Wollen die Katzen also einfach nur high werden und sind deshalb ganz scharf auf die Blätter des Silberweins?

Silberwein-Wirkstoff könnte auch gegen Mücken helfen

"Dieses Verhalten hat sich über zehn Millionen Jahre Evolution in der Familie der katzenartigen Tiere gehalten. Deshalb glauben wir, dass es neben der Euphorie weitere Vorteile bieten muss."
Weil es Hinweise gibt, dass der Wirkstoff in der Katzenminze Insekten abwehrt, überlegten die Forscher, ob sich die Katzen mit dem Nepetalactol des Silberweins vor Parasiten schützen. Also zählten sie die Stechmücken, die auf den Katzenköpfen mit und ohne Anwendung von Nepetalactol landeten:
"Wir haben festgestellt, dass das Nepetalactol tatsächlich viele Mücken fernhält. Daraus schlossen wir, dass ihre Vorliebe für Silberwein die Katzen vor Moskitostichen schützt."
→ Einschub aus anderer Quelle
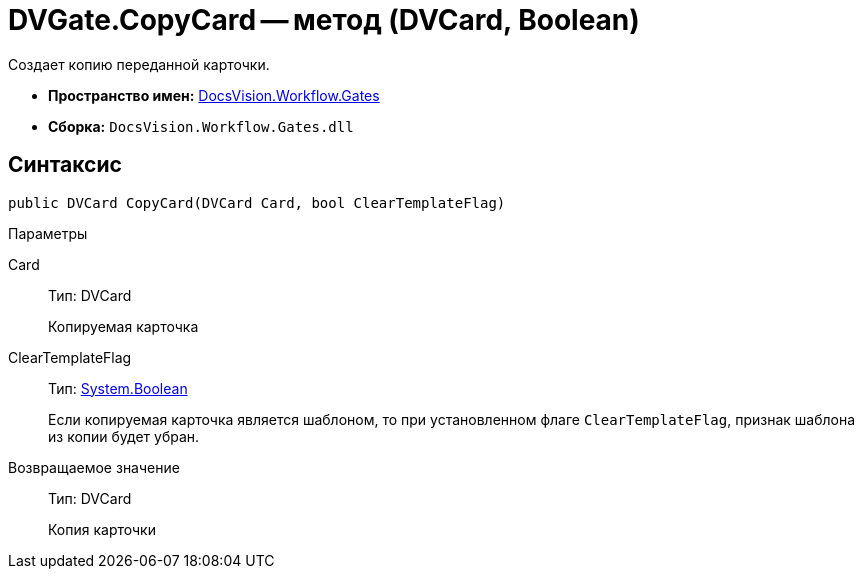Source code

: = DVGate.CopyCard -- метод (DVCard, Boolean)

Создает копию переданной карточки.

* *Пространство имен:* xref:api/DocsVision/Workflow/Gates/Gates_NS.adoc[DocsVision.Workflow.Gates]
* *Сборка:* `DocsVision.Workflow.Gates.dll`

== Синтаксис

[source,csharp]
----
public DVCard CopyCard(DVCard Card, bool ClearTemplateFlag)
----

Параметры

Card::
Тип: DVCard
+
Копируемая карточка
ClearTemplateFlag::
Тип: http://msdn.microsoft.com/ru-ru/library/system.boolean.aspx[System.Boolean]
+
Если копируемая карточка является шаблоном, то при установленном флаге `ClearTemplateFlag`, признак шаблона из копии будет убран.

Возвращаемое значение::
Тип: DVCard
+
Копия карточки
Möglicherweise schütze Nepetalactol die Katzen auch vor anderen Parasiten, sagt Masao Miyzaki. Jedenfalls könnte die Substanz zu neuen Mitteln der Mückenabwehr beim Menschen führen. Allerdings sind noch viele Fragen offen, etwa, warum nur Katzen darauf reagieren und welches Gen dafür verantwortlich ist. Das müssten weitere Studien nun klären.